Wednesday, April 25, 2007

Halberstam's Last Stand

I read back my notes from author David Halberstam's alumni key note address on Saturday night, two days before he was killed in a car crash during his visit to the Bay Area. It was a good speech, and took on so much added meaning since it was his last speech.

At first it seemed that there was no recording of it, since Halberstam was notoriously difficult to work with, and no one dared broach the subject with him, according to someone who helped plan the event.

An enterprising alum managed to record his speech on the sly, and you can read the transcript of the last speech he ever gave here.

Here's an excerpt:

I think the most important question, as you go towards being a historian, is why. Why do things happen? Why do they not happen? What are the forces at play? And that’s really, I think, what put me out of the routine of daily journalism. This is not just a book you do. This is part of your own education. This is a great, great gift you get from this life. And that is the chance to be paid to learn. I mean, what defines your life at the end of it when you hit 70 or even a few years more is love and friendship and family and things you’ve done. But I think it’s the education and the ability to spend, what is now 52 years, learning every day.

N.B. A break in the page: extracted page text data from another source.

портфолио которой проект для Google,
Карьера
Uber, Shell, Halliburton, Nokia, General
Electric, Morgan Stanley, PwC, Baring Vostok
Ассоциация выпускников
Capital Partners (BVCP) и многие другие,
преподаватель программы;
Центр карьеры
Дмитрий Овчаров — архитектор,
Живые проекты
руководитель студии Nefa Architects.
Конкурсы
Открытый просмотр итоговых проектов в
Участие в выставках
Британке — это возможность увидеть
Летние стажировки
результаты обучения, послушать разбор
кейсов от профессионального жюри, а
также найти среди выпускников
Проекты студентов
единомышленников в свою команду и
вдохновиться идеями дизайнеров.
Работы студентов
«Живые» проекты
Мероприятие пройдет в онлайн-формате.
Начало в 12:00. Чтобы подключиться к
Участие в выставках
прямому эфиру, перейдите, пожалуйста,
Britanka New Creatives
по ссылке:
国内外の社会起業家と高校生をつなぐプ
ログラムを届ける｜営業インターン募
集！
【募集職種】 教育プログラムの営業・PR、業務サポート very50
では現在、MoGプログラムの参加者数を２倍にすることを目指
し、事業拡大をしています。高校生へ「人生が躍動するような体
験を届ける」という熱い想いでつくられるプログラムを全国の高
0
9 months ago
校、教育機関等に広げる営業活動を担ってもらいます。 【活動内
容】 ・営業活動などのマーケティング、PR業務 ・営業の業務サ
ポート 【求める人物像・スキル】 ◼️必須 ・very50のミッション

Going out every day and asking questions and coming away with just a little bit more knowledge. What a blessing. And each book was really like a graduate school. I’d enter graduate school for four years and learn this and go on to the next one and learn something more. And so I got to study the rise of modern media, a book about the industrial challenge of the Japanese, a book about the Civil Rights movement, a book on the impact of technology on the society of the 50s, the conflict of the Cold War, the rise of the China lobby in the Korean War – that’s a great education. That’s more than any person really has a right to expect.